## Sezione del documento
-- -- --

Ovviamente stesso discorso vale per il nostro ristoratore, e soprattutto per lo chef, che nella cucina negata allo sguardo degli avventori (ma da qualche tempo, proprio per celebrare un’operazione trasparenza, sono di moda le cucine a vista), possono fare la qualunque, come ballare la rumba con le suole delle scarpe imputridite sulla paillard o mescolare calzettoni da montagna -debitamente usati- con l’amatriciana.

Ma vale ancora di più per il medico, specie quello che ci deve operare, che reputiamo diverso da quello impersonato dal principe De Curtis nel film “Totò Diabolicus”, il quale, miope e svogliato, tirava fuori dalla pancia del paziente sotto i ferri tutto quel che gli capitava, gettandolo poi tra i rifiuti ospedalieri. Potremmo continuare a lungo componendo una lista che includa le figure in divisa, a cominciare da forze dell’ordine e piloti d’aereo. Questi ultimi ricevono una considerazione da parte nostra per via del particolare mezzo che viene affidato alla loro professionalità, l’aereo, che di per se’ rappresenta un salto emotivo ed esistenziale per l’umano dotato di gambe ma non di ali. Infatti la sfida gravitazionale è già di suo ritenuta una scelta innaturale, che spaventa molti, affascina alcuni, ma che, per quanto statisticamente affidabile, non sempre riesce a far compiere il salto mortale della razionalizzazione dell’irrazionale. In genere chi compie quel salto poi osserva la regola della dissonanza cognitiva: non torna più indietro, evidentemente convincendosi che quella scelta compiuta è assolutamente la più sicura. Le cronache di questi giorni, le più tristi e drammatiche, del rovinoso disastra dell’aereo indiano, spingono avanti l’idea di un intervento umano nella rovinosa dinamica che ha portato alla strage di passeggeri, adombrando persino qualche ipotesi di intenzionalità, corredate da pareri di esperti della psiche che dichiarano necessaria un’attenta verifica psichiatrica per deliberare l’assunzione, ripetuta periodicamente. Speriamo davvero che non sia andata così.

-- -- --

## Obiettivo del compito
Trascrivi per intero, senza cambiare nulla, il testo sulla fiducia verso ristoratori, medici e piloti. I dati provengono da una fonte diversa.

## Contenuto dei dati
-- -- --

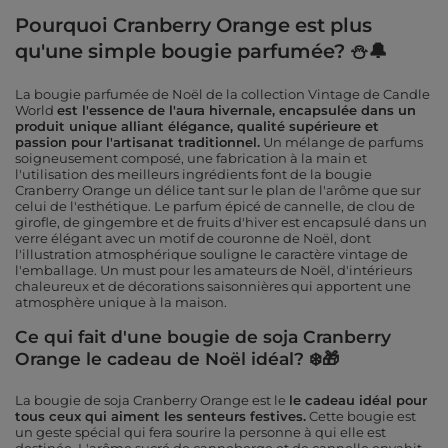
Pourquoi Cranberry Orange est plus
qu'une simple bougie parfumée? ⛄🔔
La bougie parfumée de Noël de la collection Vintage de Candle
World
est l'essence de l'aura hivernale, encapsulée dans un
produit unique alliant élégance, qualité supérieure et
passion pour l'artisanat traditionnel.
Un mélange de parfums
soigneusement composé, une fabrication à la main et
l'utilisation des meilleurs ingrédients font de la bougie
Cranberry Orange un délice tant sur le plan de l'arôme que sur
celui de l'esthétique. Le parfum épicé de cannelle, de clou de
girofle, de gingembre et de fruits d'hiver est encapsulé dans un
verre élégant avec un motif de couronne de Noël, dont
l'illustration atmosphérique souligne le caractère vintage de
l'emballage. Un must pour les amateurs de Noël, d'intérieurs
chaleureux et de décorations saisonnières qui apportent une
atmosphère unique à la maison.
Ce qui fait d'une bougie de soja Cranberry
Orange le cadeau de Noël idéal? ❄️🎁
La bougie de soja Cranberry Orange est le
le cadeau idéal pour
tous ceux qui aiment les senteurs festives.
Cette bougie est
un geste spécial qui fera sourire la personne à qui elle est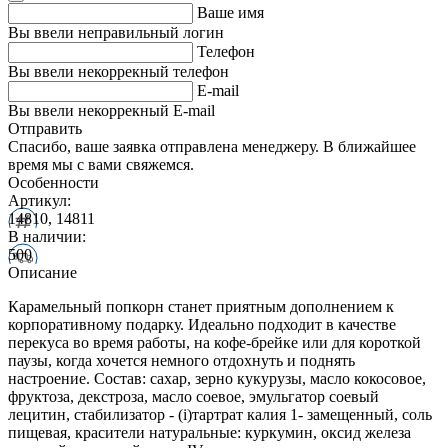
Ваше имя
Вы ввели неправильный логин
Телефон
Вы ввели некоррекный телефон
E-mail
Вы ввели некоррекный E-mail
Отправить
Спасибо, ваше заявка отправлена менеджеру. В ближайшее
время мы с вами свяжемся.
Особенности
Артикул:
14810, 14811
В наличии:
500
Описание
Карамельный попкорн станет приятным дополнением к
корпоративному подарку. Идеально подходит в качестве
перекуса во время работы, на кофе-брейке или для короткой
паузы, когда хочется немного отдохнуть и поднять
настроение. Состав: сахар, зерно кукурузы, масло кокосовое,
фруктоза, декстроза, масло соевое, эмульгатор соевый
лецитин, стабилизатор - (i)тартрат калия 1- замещенный, соль
пищевая, красители натуральные: куркумин, оксид железа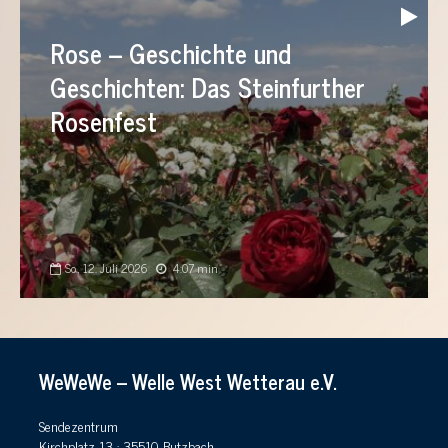
Audio-
Player
Rose – Geschichte und
Geschichten: Das Steinfurther
Rosenfest
So., 12. Juli 2026
4:07 min
WeWeWe – Welle West Wetterau e.V.
Sendezentrum
Kirchplatz 13 · 35510 Butzbach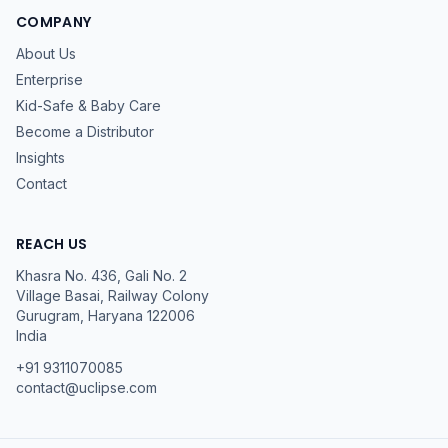
COMPANY
About Us
Enterprise
Kid-Safe & Baby Care
Become a Distributor
Insights
Contact
REACH US
Khasra No. 436, Gali No. 2
Village Basai, Railway Colony
Gurugram
,
Haryana
122006
India
+91 9311070085
contact@uclipse.com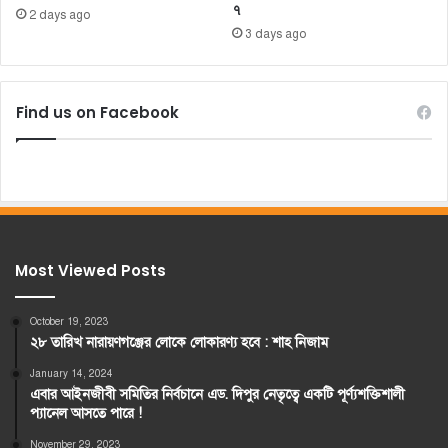
৭
2 days ago
3 days ago
Find us on Facebook
Most Viewed Posts
October 19, 2023
২৮ তারিখ নারায়ণগঞ্জের লোকে লোকারণ্য হবে : শাহ নিজাম
January 14, 2024
এবার আইনজীবী সমিতির নির্বচানে এড. দিপুর নেতৃত্বে একটি পূর্ণ্যশক্তিশালী
প্যানেল আসতে পারে !
November 29, 2023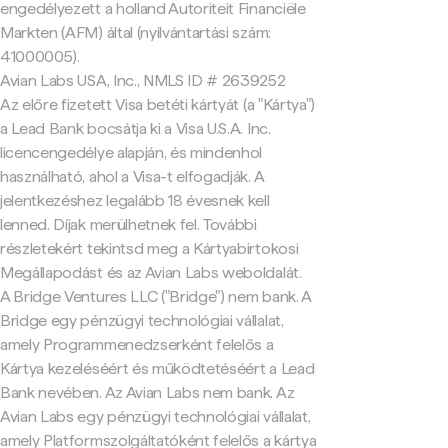
engedélyezett a holland Autoriteit Financiële
Markten (AFM) által (nyilvántartási szám:
41000005).
Avian Labs USA, Inc., NMLS ID # 2639252
Az előre fizetett Visa betéti kártyát (a "Kártya")
a Lead Bank bocsátja ki a Visa U.S.A. Inc.
licencengedélye alapján, és mindenhol
használható, ahol a Visa-t elfogadják. A
jelentkezéshez legalább 18 évesnek kell
lenned. Díjak merülhetnek fel. További
részletekért tekintsd meg a Kártyabirtokosi
Megállapodást és az Avian Labs weboldalát.
A Bridge Ventures LLC ("Bridge") nem bank. A
Bridge egy pénzügyi technológiai vállalat,
amely Programmenedzserként felelős a
Kártya kezeléséért és működtetéséért a Lead
Bank nevében. Az Avian Labs nem bank. Az
Avian Labs egy pénzügyi technológiai vállalat,
amely Platformszolgáltatóként felelős a kártya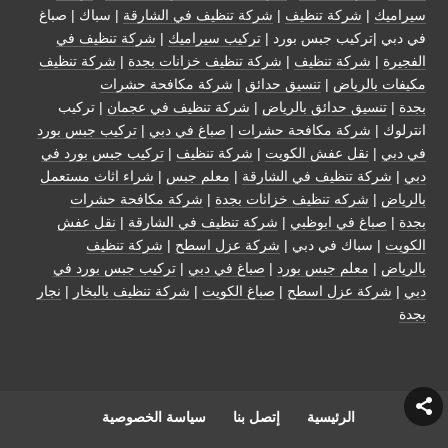
سيراميك
|
شركة تنظيف
|
شركة تنظيف في الشارقة
| سباك | صباغ
في دبي |تركيب جبس بورد |
تركيب سيراميك
|
شركة تنظيف في
الفجيرة
|
شركة تنظيف
|
شركة تنظيف خزانات بجدة
|
شركة تنظيف
مكيفات بالرياض
|
تنسيق حدائق
|
شركة مكافحة حشرات
بجدة
|
تنسيق حدائق بالرياض
|
شركة تنظيف في عجمان
| تركيب
انترلوك |
شركة مكافحة حشرات
|
صباغ في دبي
|
تركيب جبس بورد
في دبي
|
نقل عفش الكويت
|
شركة تنظيف
|
تركيب جبس بورد في
دبي
|
شركة تنظيف في الشارقة
|
معلم جبس
|
شراء اثاث مستعمل
بالرياض
|
شركه تنظيف خزانات بجدة
|
شركة مكافحة حشرات
بجدة
|
صباغ في ابوظبي
|
شركة تنظيف في الشارقة
|
نقل عفش
الكويت
| سباك في دبي |
شركة عزل اسطح
|
شركة تنظيف
بالرياض
|
معلم جبس بورد
|
صباغ في دبي
|
تركيب جبس بورد في
دبي
|
شركة عزل اسطح
|
صباغ الكويت
|
شركة تنظيف بالبخار
|
نجار
بجدة
الرئيسية
إتصل بنا
سياسة الخصوصية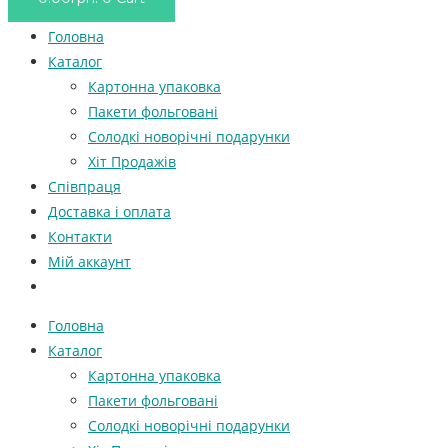
Головна
Каталог
Картонна упаковка
Пакети фольговані
Солодкі новорічні подарунки
Хіт Продажів
Співпраця
Доставка і оплата
Контакти
Мій аккаунт
Головна
Каталог
Картонна упаковка
Пакети фольговані
Солодкі новорічні подарунки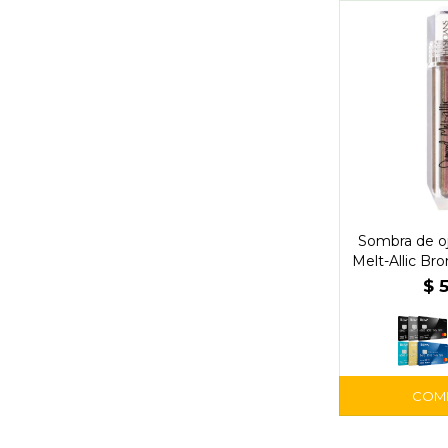
Sombra de o
Melt-Allic Bro
Physi
$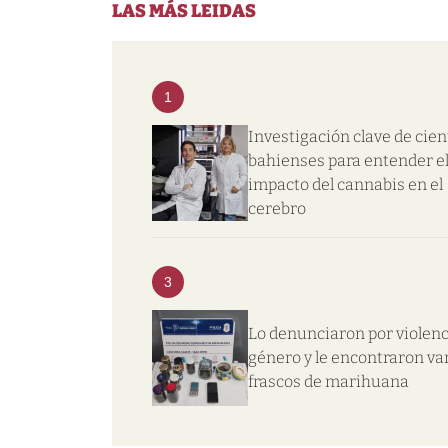
LAS MÁS LEIDAS
1
Investigación clave de cien
bahienses para entender e
impacto del cannabis en el
cerebro
3
Lo denunciaron por violenc
género y le encontraron va
frascos de marihuana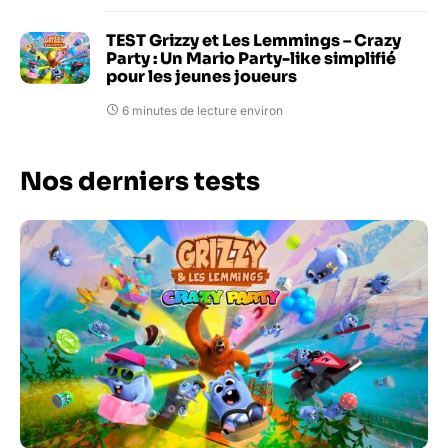
TEST Grizzy et Les Lemmings – Crazy
Party : Un Mario Party-like simplifié
pour les jeunes joueurs
6 minutes de lecture environ
Nos derniers tests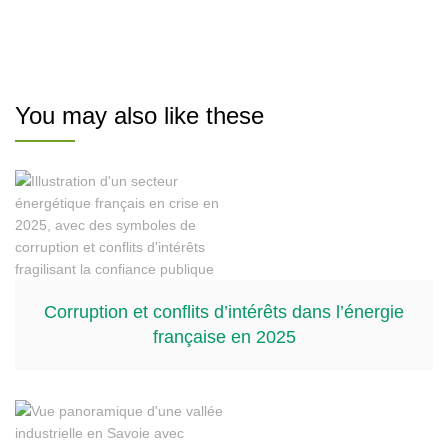
You may also like these
Corruption et conflits d’intérêts dans l’énergie
française en 2025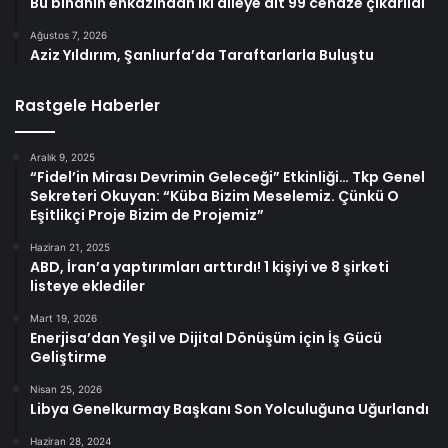
Bu binanın enkazından iki aileye ait 99 cenaze çıkarıldı
Ağustos 7, 2026
Aziz Yıldırım, Şanlıurfa’da Taraftarlarla Buluştu
Rastgele Haberler
Aralık 9, 2025
“Fidel’in Mirası Devrimin Geleceği” Etkinliği… Tkp Genel
Sekreteri Okuyan: “Küba Bizim Meselemiz. Çünkü O
Eşitlikçi Proje Bizim de Projemiz”
Haziran 21, 2025
ABD, İran’a yaptırımları arttırdı! 1 kişiyi ve 8 şirketi
listeye eklediler
Mart 19, 2026
Enerjisa’dan Yeşil ve Dijital Dönüşüm için İş Gücü
Geliştirme
Nisan 25, 2026
Libya Genelkurmay Başkanı Son Yolculuğuna Uğurlandı
Haziran 28, 2024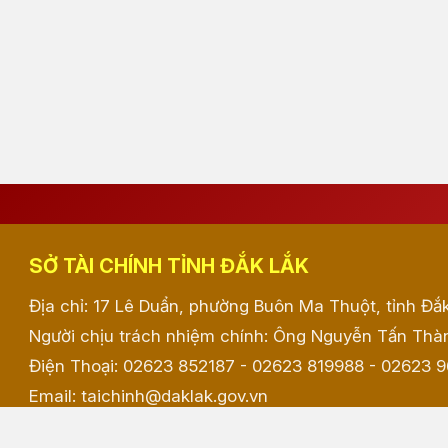
SỞ TÀI CHÍNH TỈNH ĐẮK LẮK
Địa chỉ: 17 Lê Duẩn, phường Buôn Ma Thuột, tỉnh Đắ
Người chịu trách nhiệm chính: Ông Nguyễn Tấn Thàn
Điện Thoại: 02623 852187 - 02623 819988 - 02623 
Email: taichinh@daklak.gov.vn
Website đang chạy thử nghiệm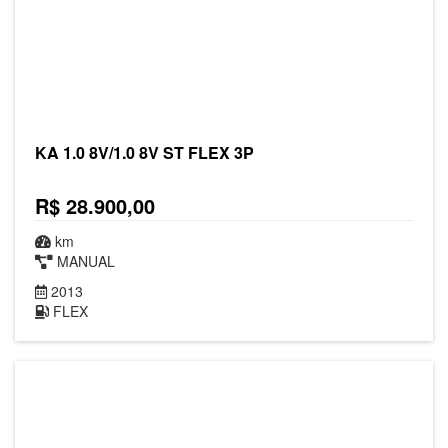
KA 1.0 8V/1.0 8V ST FLEX 3P
R$ 28.900,00
km
MANUAL
2013
FLEX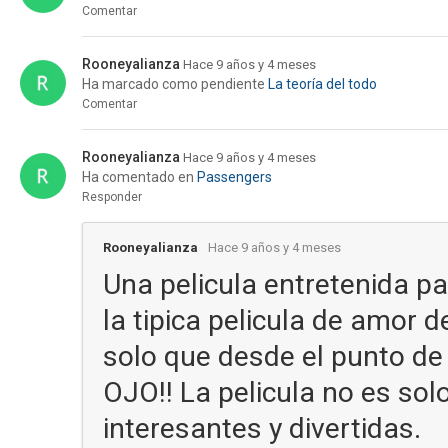
Comentar
Rooneyalianza
Hace 9 años y 4 meses
Ha marcado como pendiente
La teoría del todo
Comentar
Rooneyalianza
Hace 9 años y 4 meses
Ha comentado en
Passengers
Responder
Rooneyalianza
Hace 9 años y 4 meses
Una pelicula entretenida pa
la tipica pelicula de amor 
solo que desde el punto de v
OJO!! La pelicula no es so
interesantes y divertidas.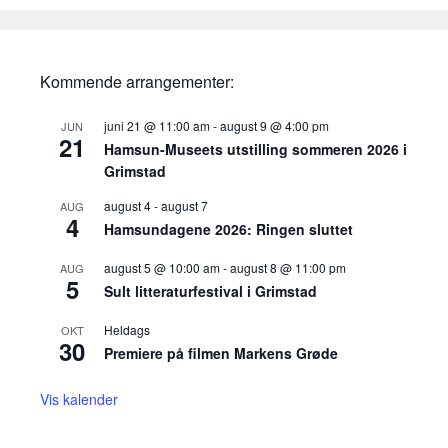
Kommende arrangementer:
juni 21 @ 11:00 am
-
august 9 @ 4:00 pm
JUN
21
Hamsun-Museets utstilling sommeren 2026 i
Grimstad
august 4
-
august 7
AUG
4
Hamsundagene 2026: Ringen sluttet
august 5 @ 10:00 am
-
august 8 @ 11:00 pm
AUG
5
Sult litteraturfestival i Grimstad
Heldags
OKT
30
Premiere på filmen Markens Grøde
Vis kalender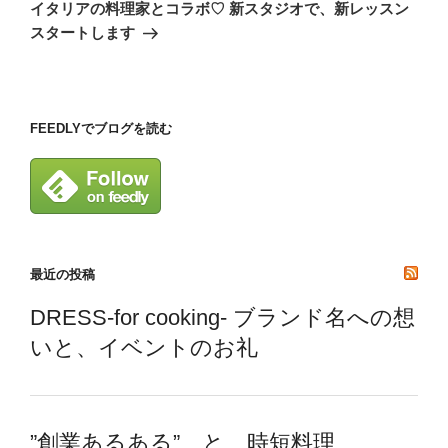
の
ー
イタリアの料理家とコラボ♡ 新スタジオで、新レッスン
投
シ
スタートします
稿
ョ
ン
FEEDLYでブログを読む
最近の投稿
DRESS-for cooking- ブランド名への想
いと、イベントのお礼
”創業あるある” と 時短料理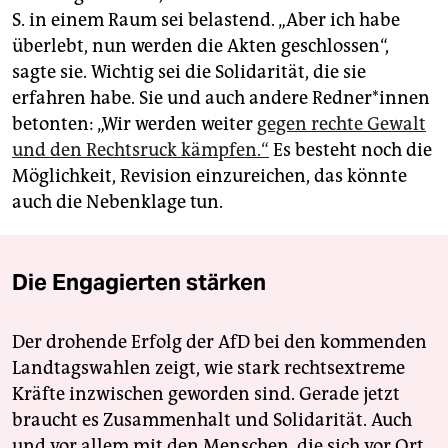
S. in einem Raum sei belastend. „Aber ich habe
überlebt, nun werden die Akten geschlossen“,
sagte sie. Wichtig sei die Solidarität, die sie
erfahren habe. Sie und auch andere Red­ne­r*in­nen
betonten: „Wir werden weiter
gegen rechte Gewalt
und den Rechtsruck kämpfen.“
Es besteht noch die
Möglichkeit, Revision einzureichen, das könnte
auch die Nebenklage tun.
Die Engagierten stärken
Der drohende Erfolg der AfD bei den kommenden
Landtagswahlen zeigt, wie stark rechtsextreme
Kräfte inzwischen geworden sind. Gerade jetzt
braucht es Zusammenhalt und Solidarität. Auch
und vor allem mit den Menschen, die sich vor Ort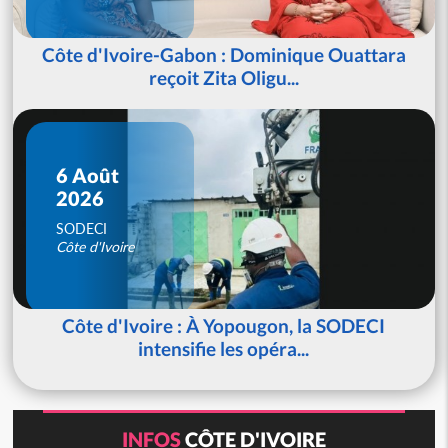
Côte d'Ivoire-Gabon : Dominique Ouattara
reçoit Zita Oligu...
6 Août
2026
SODECI
Côte d'Ivoire
Côte d'Ivoire : À Yopougon, la SODECI
intensifie les opéra...
INFOS
CÔTE D'IVOIRE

-- -- --

## Risultato
Ovviamente stesso discorso vale per il nostro ristoratore, e soprattutto per lo chef, che nella cucina negata allo sguardo degli avventori (ma da qualche tempo, proprio per celebrare un’operazione trasparenza, sono di moda le cucine a vista), possono fare la qualunque, come ballare la rumba con le suole delle scarpe imputridite sulla paillard o mescolare calzettoni da montagna -debitamente usati- con l’amatriciana.

Ma vale ancora di più per il medico, specie quello che ci deve operare, che reputiamo diverso da quello impersonato dal principe De Curtis nel film “Totò Diabolicus”, il quale, miope e svogliato, tirava fuori dalla pancia del paziente sotto i ferri tutto quel che gli capitava, gettandolo poi tra i rifiuti ospedalieri. Potremmo continuare a lungo componendo una lista che includa le figure in divisa, a cominciare da forze dell’ordine e piloti d’aereo. Questi ultimi ricevono una considerazione da parte nostra per via del particolare mezzo che viene affidato alla loro professionalità, l’aereo, che di per se’ rappresenta un salto emotivo ed esistenziale per l’umano dotato di gambe ma non di ali. Infatti la sfida gravitazionale è già di suo ritenuta una scelta innaturale, che spaventa molti, affascina alcuni, ma che, per quanto statisticamente affidabile, non sempre riesce a far compiere il salto mortale della razionalizzazione dell’irrazionale. In genere chi compie quel salto poi osserva la regola della dissonanza cognitiva: non torna più indietro, evidentemente convincendosi che quella scelta compiuta è assolutamente la più sicura. Le cronache di questi giorni, le più tristi e drammatiche, del rovinoso disastra dell’aereo indiano, spingono avanti l’idea di un intervento umano nella rovinosa dinamica che ha portato alla strage di passeggeri, adombrando persino qualche ipotesi di intenzionalità, corredate da pareri di esperti della psiche che dichiarano necessaria un’attenta verifica psichiatrica per deliberare l’assunzione, ripetuta periodicamente. Speriamo davvero che non sia andata così.